### Your assignment
Restate word for word only the lines running from the one with "left hip: (541, 449)" to the end of the data, both ends included. Omit any pictures.

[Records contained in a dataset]

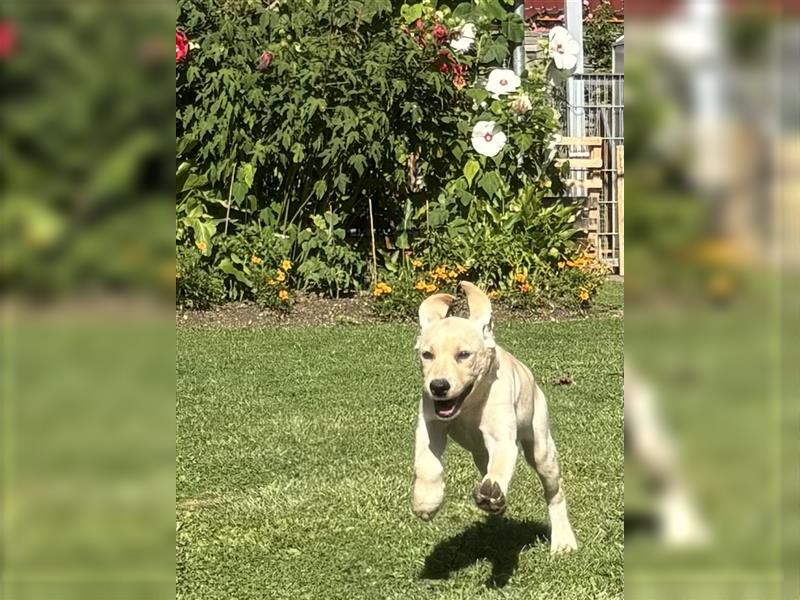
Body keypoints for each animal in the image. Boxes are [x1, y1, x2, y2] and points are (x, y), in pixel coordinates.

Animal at [412, 282, 576, 552]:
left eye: (463, 354)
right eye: (427, 355)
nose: (438, 386)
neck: (469, 404)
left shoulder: (502, 438)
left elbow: (500, 465)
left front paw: (490, 493)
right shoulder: (430, 423)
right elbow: (427, 464)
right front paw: (426, 501)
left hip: (541, 449)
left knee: (554, 492)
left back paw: (563, 541)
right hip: (481, 456)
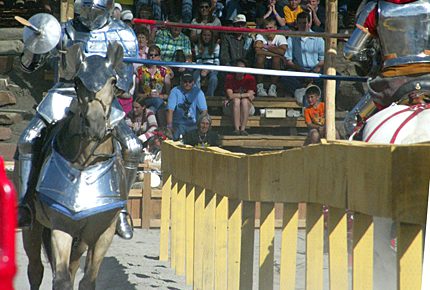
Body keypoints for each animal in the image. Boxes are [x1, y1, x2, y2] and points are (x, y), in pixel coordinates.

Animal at [21, 42, 127, 288]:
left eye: (113, 81)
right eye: (77, 82)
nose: (95, 124)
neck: (86, 161)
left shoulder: (103, 232)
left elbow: (87, 280)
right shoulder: (61, 227)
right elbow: (61, 279)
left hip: (83, 241)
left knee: (73, 265)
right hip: (33, 228)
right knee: (36, 269)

### Expected output
left hip: (541, 449)
left knee: (554, 492)
left back paw: (563, 541)
right hip: (481, 456)
Body keypoints for each animal in the image. Boxes are [x1, y1, x2, y2] and points are (x, y), in pixel coordinates.

Animal at [21, 42, 127, 288]:
left eye: (113, 81)
right eye: (77, 82)
nose: (95, 124)
neck: (86, 161)
left shoulder: (103, 232)
left elbow: (87, 280)
right shoulder: (61, 227)
right elbow: (61, 279)
left hip: (83, 241)
left knee: (73, 265)
right hip: (33, 228)
right knee: (36, 269)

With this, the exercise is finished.